Sounds like the people on Capitol Hill who get upset by view-impacting buildings ....
Quite frankly, it's a zoning decision. That plus the reason for a minaret is to have someone cry out the call for prayer, and the Swiss probably don't like the extra noise five times a day.
@2: Islam is not a race.
Islam is not a race.
Islam is not a race.
Islam is not a race.
Islam is not a race.
Shall I go on.
@5: In the absence of broadcasting the call to prayer, the only purpose a minaret serves is to dominate the skyline with a symbol of Islam. Switzerland is not a nation of immigrants like the US; it has a native population with a native culture - why should they not resist the imposition of the symbols of a foreign culture on their public square.
Posted by christopher on November 30, 2009 at 3:55 PM
@10: You never read the article did you? If you had you'd see that there are no daily calls to prayer. Before you go off like an idiot do a little research. You look less like a douche bag.

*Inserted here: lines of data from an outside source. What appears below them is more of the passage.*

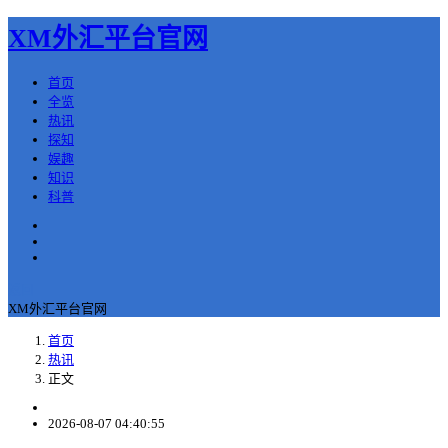
XM外汇平台官网
首页
全览
热讯
探知
娱趣
知识
科普
返回
XM外汇平台官网
首页
热讯
正文
2026-08-07 04:40:55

Posted by Weekilter on November 30, 2009 at 4:50 PM
I am Swiss, and very disappointed with the vote, but I'd like to explain a few things:
@2: the divide did sort of follow the city/country-division, but a LOT of people in small villages and towns that have high percentages of Muslim inhabitants voted for the ban - so the problem is not that they have never seen or met a Muslim.
@12: We may not be an immigrant country in the sense that the US is, but immigrants have played a huge role in our identity, espaecially in the last couple of generations, since we simply have a lot of them, many of them asylum seekers. Their integration is a big and on-going matter of debate here.
No-one expected this outcome, not even the proponents of the ban, the polls in the weeks beforehand all indicated a different outcome - that's why the opponents got lazy and didn't do nearly enough to fight it. Probably a big factor in the outcome were the recent issues with Libya (2 Swiss men are essentially held hostage there, because Gaddafi is angry with us for arresting his son for beating his employees), so I guess a lot of people felt that we are being threatened. It's not an excuse, and I personally hope that this will be rectified somehow, but maybe this explains e.g. the big voter turnout, and high percentage of yes-votes (even in places it wasn't expected).
Posted by
CH-Guest on December 1, 2009 at 10:43 AM
"The lesson of the Swiss minarets vote is valid for all democracies: its absurdity shows the dangers of referendums known as 'popular initiatives', a blessing and a fearsome weapon for all extremists who know how to surf the irrational fears of public opinion."